Blocking of TGFβ Signaling Using a Novel Platform for Neutrophil Specific Targeting Prevents Metastasis

Introduction

In recent years, our understanding of neutrophil function in health and disease is rapidly expanding. However, neutrophils were never regarded as an attractive therapeutic target due to their short half-life. Here we present a novel in-vivo platform for neutrophil-specific drug delivery which may be exploited therapeutically.

Material and Method

We used a phage display library to screen for short peptides binding specifically to mouse and human neutrophils. The selected peptides were used to decorate PLGA nanoparticles (NP) containing SB431542 (TGFβ inhibitor). We then tested the therapeutic effect of neutrophil specific nanoparticles containing SB431542 in a preclinical model of metastatic breast cancer.

Results and Discussion

Using phage display screen combined with next generation sequencing, we identified several peptides specifically binding to mouse and human neutrophils. We identified the binding partner of the peptides as the neutrophil-specific surface protein CD177 and show co-localization of peptide and receptor by super resolution microscopy (STORM).
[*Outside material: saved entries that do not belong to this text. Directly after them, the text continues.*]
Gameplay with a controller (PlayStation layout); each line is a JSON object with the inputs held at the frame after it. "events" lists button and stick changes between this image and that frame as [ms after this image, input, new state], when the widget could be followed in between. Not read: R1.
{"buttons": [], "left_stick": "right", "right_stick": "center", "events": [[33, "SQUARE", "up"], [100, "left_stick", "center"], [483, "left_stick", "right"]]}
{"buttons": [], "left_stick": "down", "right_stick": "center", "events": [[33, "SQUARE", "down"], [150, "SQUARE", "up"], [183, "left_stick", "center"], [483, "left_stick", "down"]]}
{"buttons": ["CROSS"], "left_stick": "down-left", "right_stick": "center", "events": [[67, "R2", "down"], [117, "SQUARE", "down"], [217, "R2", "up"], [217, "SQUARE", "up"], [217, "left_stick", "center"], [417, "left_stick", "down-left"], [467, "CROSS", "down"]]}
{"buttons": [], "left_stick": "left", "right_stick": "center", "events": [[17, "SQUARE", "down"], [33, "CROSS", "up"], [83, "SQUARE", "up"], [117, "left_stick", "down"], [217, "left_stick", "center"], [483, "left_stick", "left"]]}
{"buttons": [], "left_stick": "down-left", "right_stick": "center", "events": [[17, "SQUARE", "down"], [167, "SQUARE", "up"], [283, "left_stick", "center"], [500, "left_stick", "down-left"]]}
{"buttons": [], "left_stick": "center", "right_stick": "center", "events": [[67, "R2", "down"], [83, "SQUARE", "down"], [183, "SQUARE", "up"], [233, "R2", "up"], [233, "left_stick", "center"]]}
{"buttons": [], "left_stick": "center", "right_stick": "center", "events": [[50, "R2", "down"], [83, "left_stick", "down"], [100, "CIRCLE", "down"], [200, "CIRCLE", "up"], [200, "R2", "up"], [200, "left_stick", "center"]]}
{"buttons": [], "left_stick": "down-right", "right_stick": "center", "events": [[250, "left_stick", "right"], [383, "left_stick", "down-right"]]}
Further, we employ these peptides to decorate biodegradable PLGA NP and achieve highly specific NP uptake by neutrophils ex vivo and in vivo. We then used SB431542 containing NP to inhibit TGFβ signaling in murine neutrophils to preserve their anti-tumor properties in context of cancer. SB431542 containing NP effectively blocked TGFβ induced phosphorylation of Smad2 in neutrophils ex vivo. Importantly, we show that treatment of tumor-bearing mice with SB431542 containing neutrophil-specific PLGA NP prevents metastatic outgrowth.

Conclusion

We have generated a novel platform for neutrophil-specific drug delivery employing peptide-decorated PLGA NP. These NP can be loaded with any drug of choice and may be used for manipulating neutrophil activity in cancer and other inflammatory diseases. Thus far neutrophils were rarely considered as a valid target for immunotherapy. This novel platform allows the modification of neutrophil function, in a specific manner in vivo, and may revolutionize immunotherapy by adding neutrophils to the therapeutic arsenal.